If you can tell us exactly what year, model, and type your bike is and all mods you have on it we may can help a little better. Things we need to know about the bike: snorkeled? exhaust? if so is it full or slip on? Aftermarket CDI? What jet kit are you using? All these will give a good place to start.

What is the current carb set up? What jets main and pilot, what needle setting?

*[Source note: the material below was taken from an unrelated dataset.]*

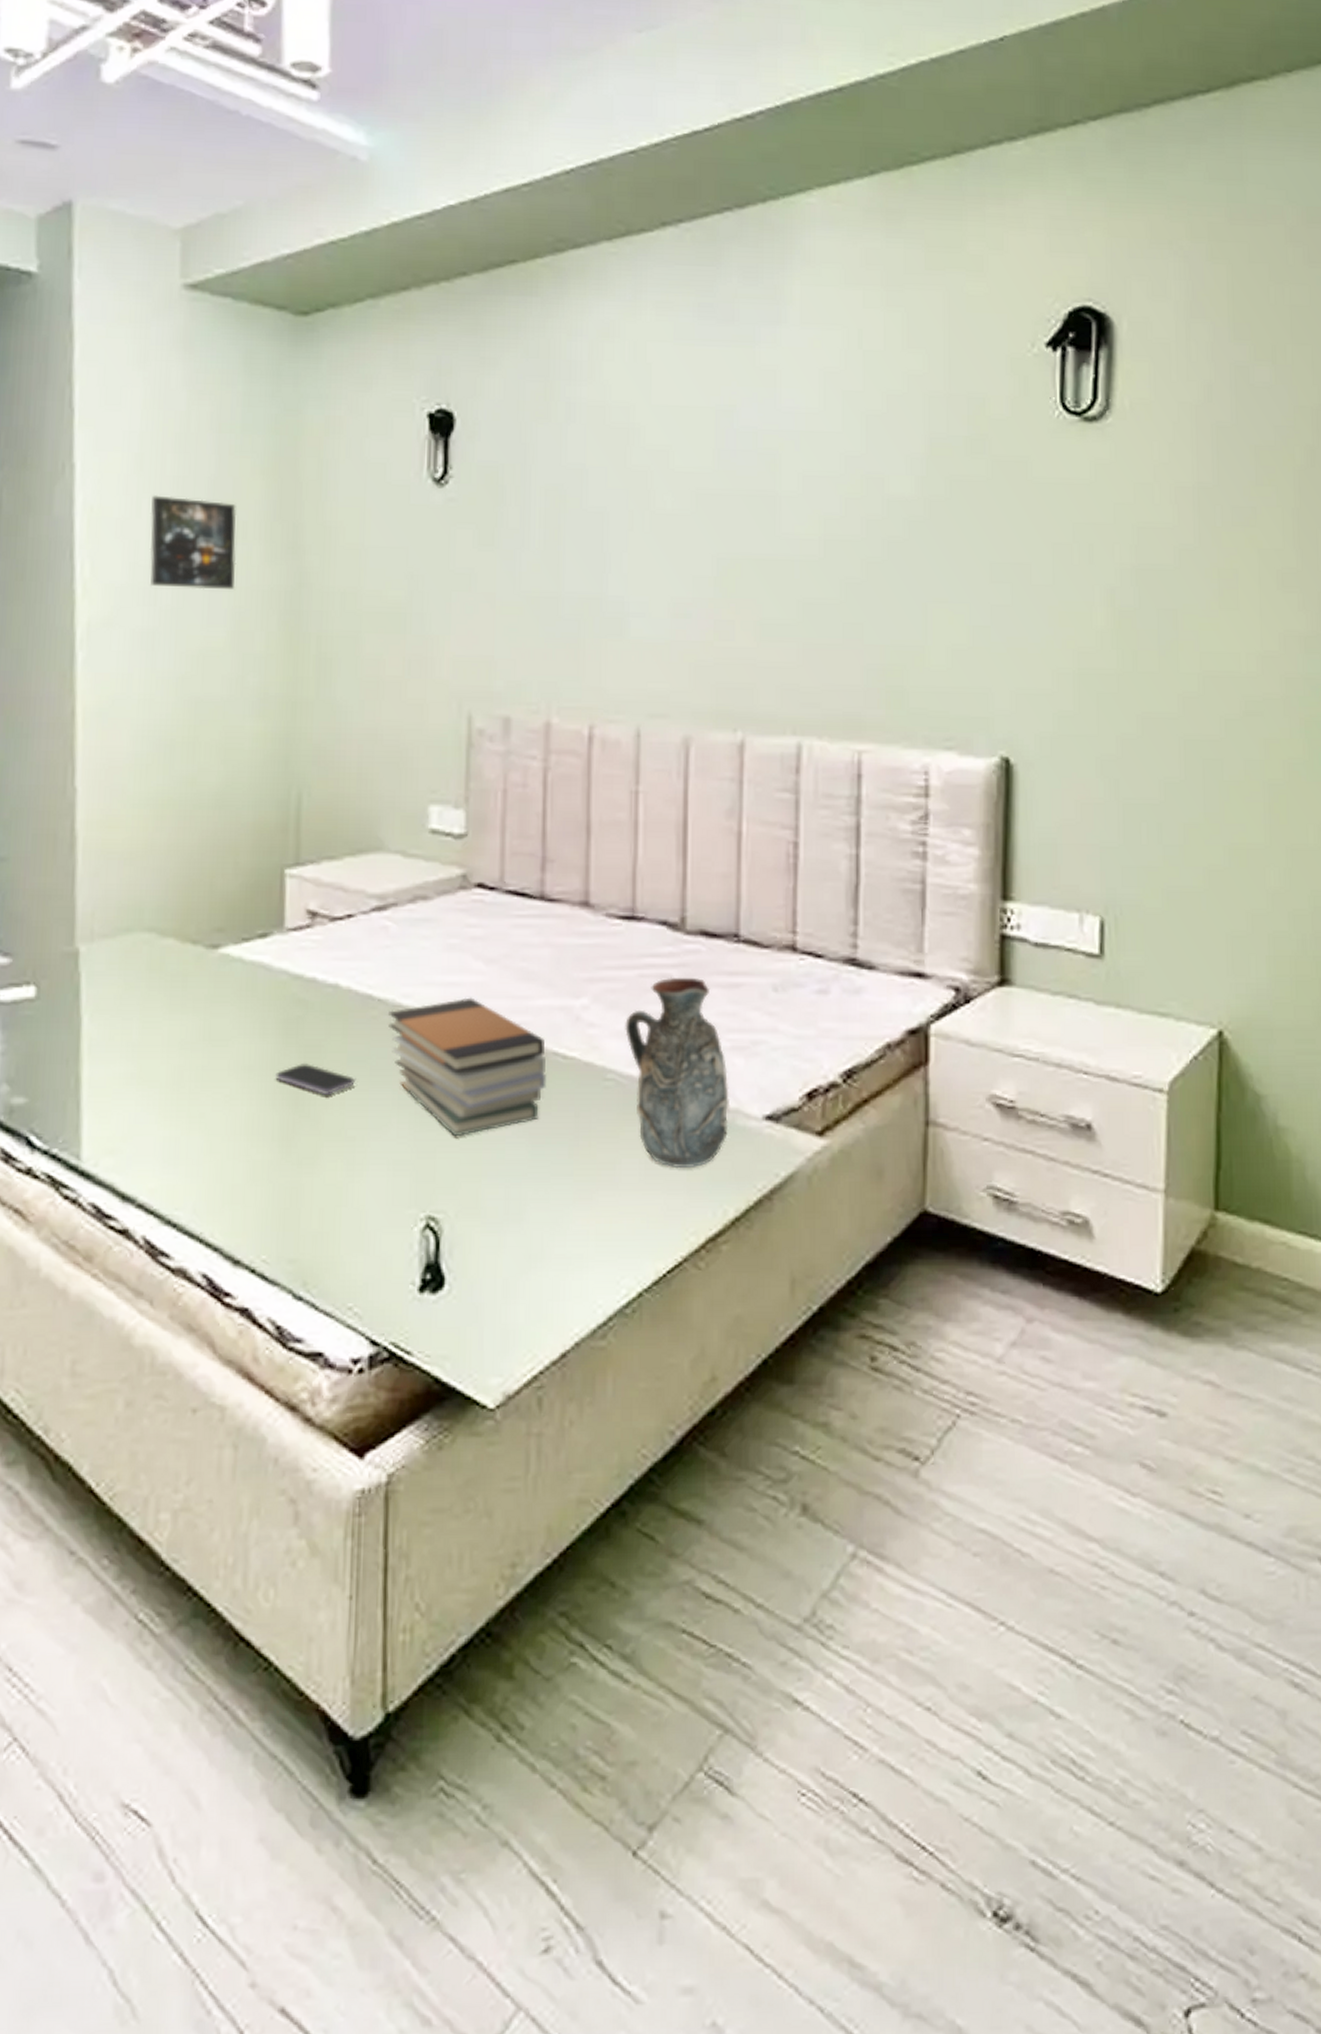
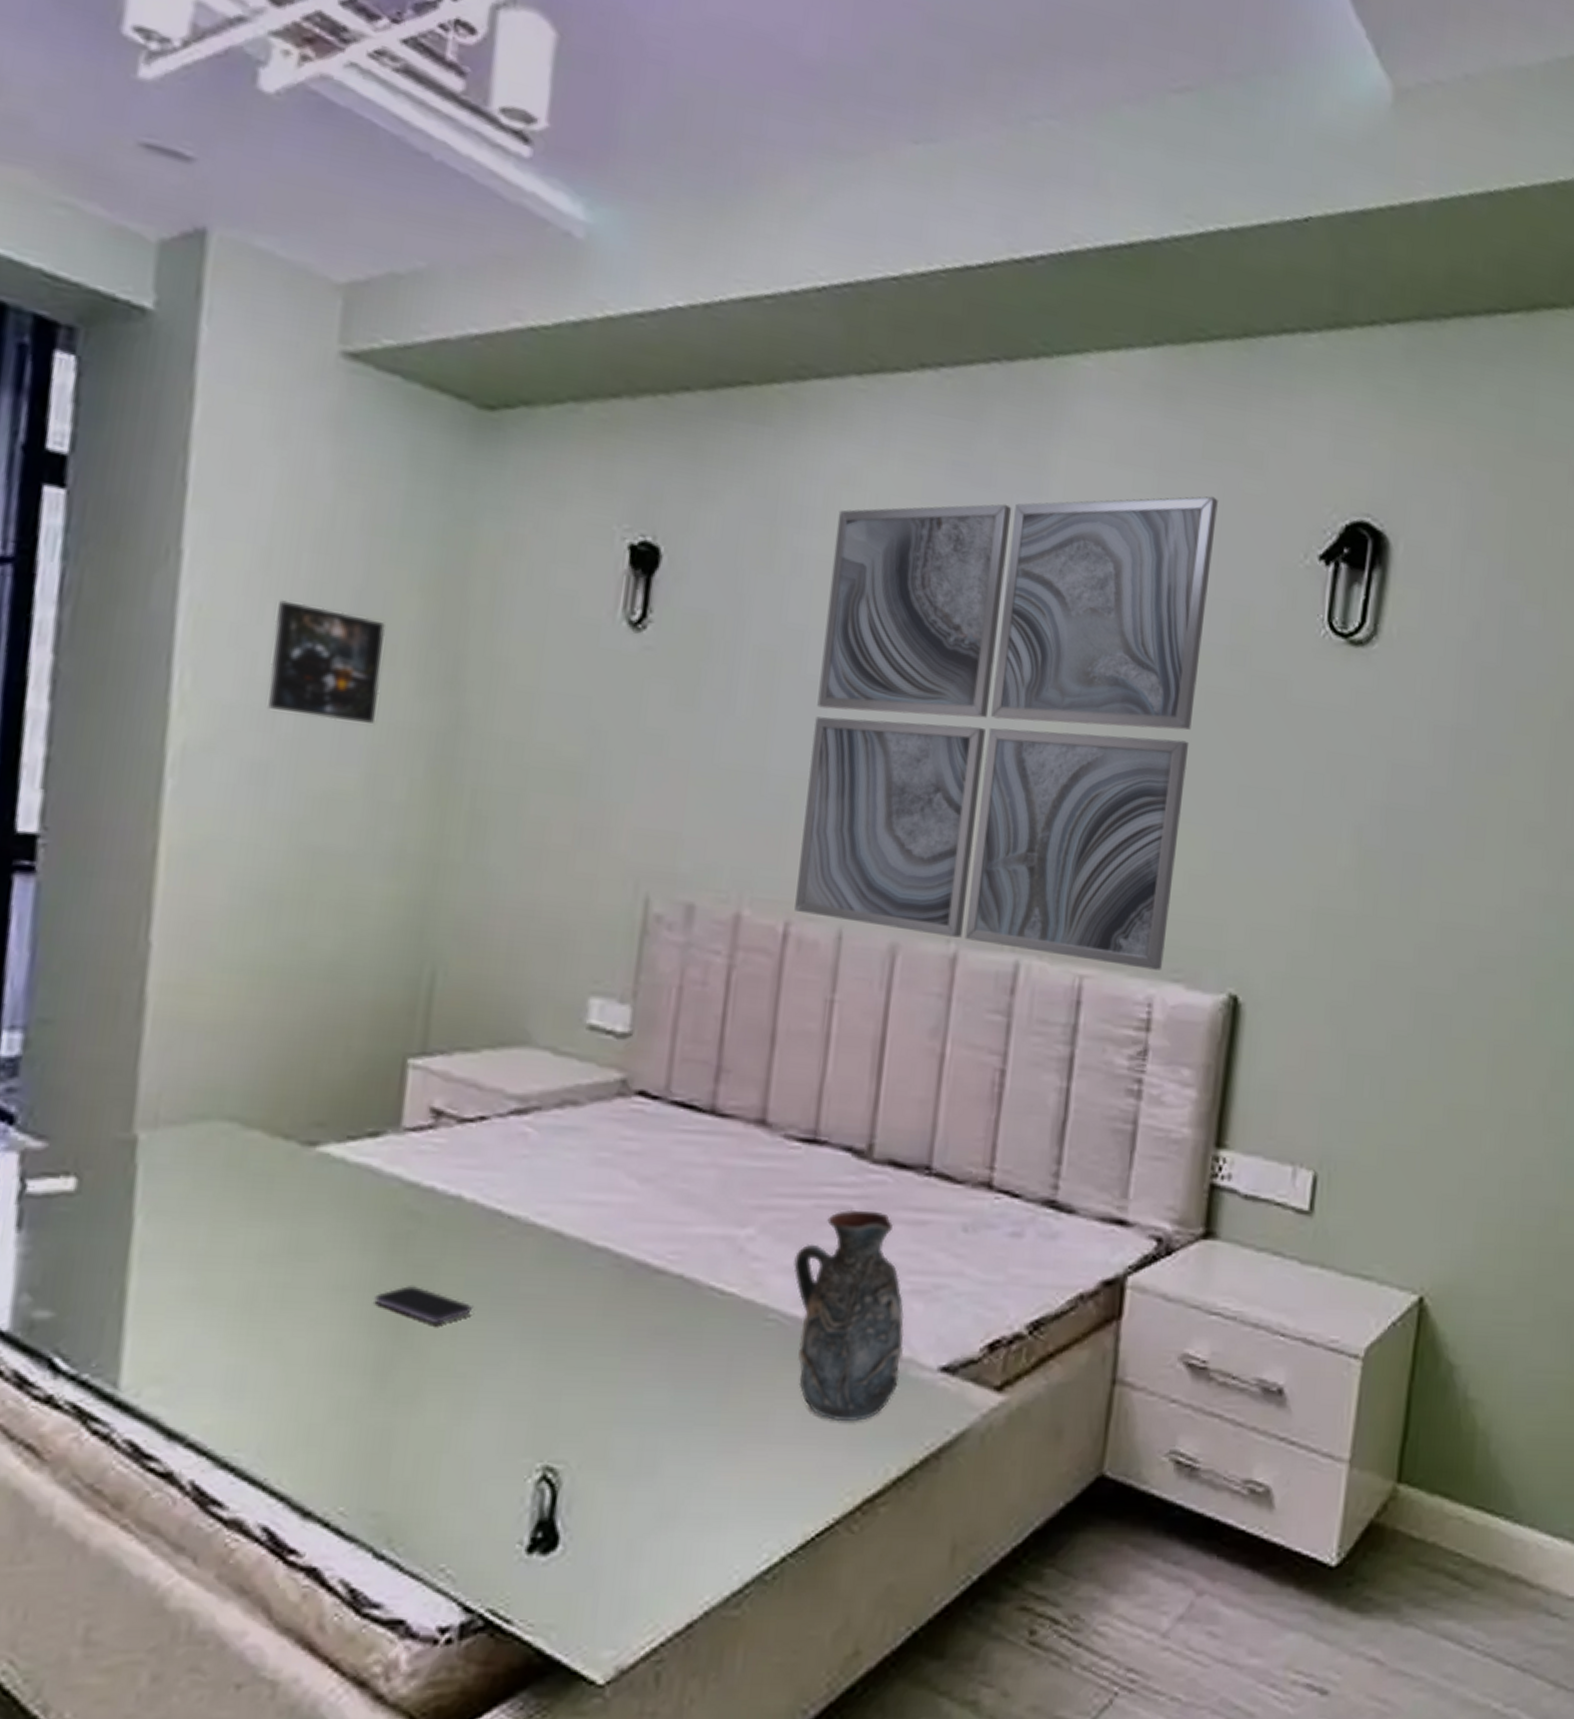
book stack: present [388,997,547,1137] -> none [518,1219,701,1378]
wall art: none [597,302,944,740] -> present [794,496,1218,971]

How does the bike run now in regards to throttle positions
1/8 -1/4 ?
1/4 - 3/4 ?
3/4 - WOT ?

With all this we should be able to help you out.


----------



## killer666 (May 29, 2011)

*still not right*

it's a 2008 650i with a k&n,full big gun exhaust,dyna coils, and dynatek cdi,and a dynojet stage 1 kit. it seems to work good when i go smoothly through 1/8-1/4-3/4-wot but from any of these positions and hit it hard it pauses then goes good, and when i let off it pops not loud but puck puck puck puck. and thank you for responding so quick


----------



## No_Substitue_For_A_Brute (May 4, 2011)

killer666 said:


> it's a 2008 650i with a k&n,full big gun exhaust,dyna coils, and dynatek cdi,and a dynojet stage 1 kit. it seems to work good when i go smoothly through 1/8-1/4-3/4-wot but from any of these positions and hit it hard it pauses then goes good, and when i let off it pops not loud but puck puck puck puck. and thank you for responding so quick


What size jets are in it right now? The dyna CID is going to cause a small miss at low end. If its pausing on acceleration i would say its lean on the low to mid range. I might try putting a #40 pilot in it if you haven't already. That should help the pop on decel and maybe the responsiveness. Other thing to try would be moving the clip down one notch to richen it up.


----------



## killer666 (May 29, 2011)

the shop i took it to followed the dynojet instrutions and put the 140 jets in front and back. im not to sure the size of the pilot. i will try to and move the clip down one notch and see what happens. thank you


----------



## No_Substitue_For_A_Brute (May 4, 2011)

killer666 said:


> the shop i took it to followed the dynojet instrutions and put the 140 jets in front and back. im not to sure the size of the pilot. i will try to and move the clip down one notch and see what happens. thank you


long as it is not snorkeled that should be close. Find out the pilot and clip locations and we can work it from there. That rear jet should prolly be a little bigger than the front one to keep it from running too lean.


----------



## killer666 (May 29, 2011)

i will take it back to the shop and get them to put a size bigger jet in the rear and move the clip one notch. its not snorkeled, yet, but maybe not we'll see. again thank you very much


----------



## killer666 (May 29, 2011)

*carb picture?*

i was going to move my clips on my needles but where are they? i would like to know before i start tearing my bike apart, if i have to tear it apart. i looked at my manual but there are many needles and i dont have a clue. a picture of what i need to do would help so so much, and wortha thousand words. i checked the jetting guide pic and it really dont help me.


----------



## killer666 (May 29, 2011)

*now too rich????*

so i just moved the clips on my needles down 1 notch and its now too rich, i think? it idles good and revs good but when i try to go it hesitates, and if i try to give it more it bogs out. doesnt stall. so im assuming i need to re-jet and move the clip back a notch or 2. i currently have 140 size jets in front and rear. and why do most people go a bigger jet in the rear then the front?


----------